Tuesday, July 5, 2016

The New Yorker

Pity Elizabeth, the Brexit Queen
By Robin Wright 
In October of 1940, when she was still in curls and called Lilibet within the family, Princess Elizabeth made her first national radio broadcast. It was designed to calm the fears of Britain’s children, as London was being pounded by German bombers for fifty-seven consecutive nights. She was fourteen. “We know, every one of us, that in the end all will be well,” she said, on the BBC’s “Children’s Hour.” Seventy-five years later, amid the increasingly chaotic aftermath of the Brexit vote, Queen Elizabeth II is trying to do it again.
“Retaining the ability to stay calm and collected can at times be hard,” she conceded, at the opening of Scotland’s Parliament, on Saturday. “One hallmark of leadership in such a fast-moving world is allowing sufficient room for quiet thinking and contemplation, which can enable deeper, cooler consideration of how challenges and opportunities can best be addressed.”
For Elizabeth, the Brexit vote marks an almost Shakespearean turn. In the nineteen-twenties, when she was born, the British Empire was the largest in history. It covered almost a quarter of the earth’s land mass; it held sway over more than four hundred and fifty million people, about a fifth of the world’s population.

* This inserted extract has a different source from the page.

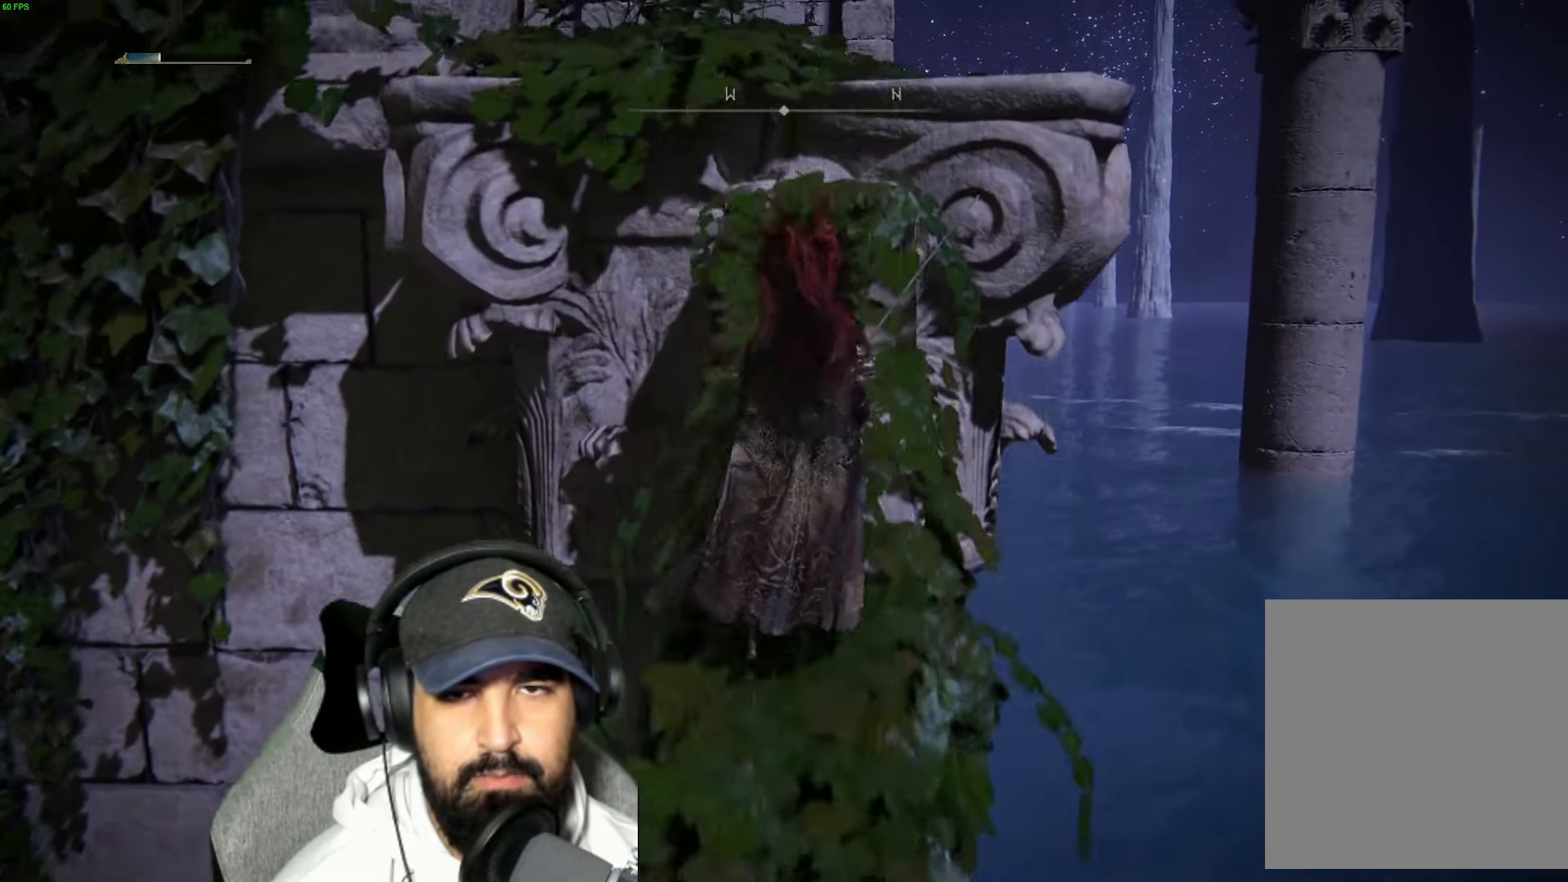
{"buttons": [], "left_stick": "up", "right_stick": "center", "events": [[50, "A", "down"], [267, "A", "up"], [367, "left_stick", "center"], [467, "left_stick", "up"]]}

It was “the empire on which the sun never set.” In the past year, her reign, now the longest in British history, has twice been fêted with imperial pomp and horsey parades—last fall, for setting the longevity record, and, this spring, as she reached the age of ninety. Even Washington celebrated. At the British Embassy, Supreme Court Justice Stephen Breyer last month led the toasts at a lawn party honoring the Queen’s birthday. Big names from the White House and Congress also attended.

But Elizabeth’s lifetime has also seen the dismantling of her kingdom’s vast empire in Asia, Africa, the Middle East, and the Americas. Most of its former colonies, territories, and protectorates now govern themselves. The Brexit vote may now mean the demise of Great Britain, too.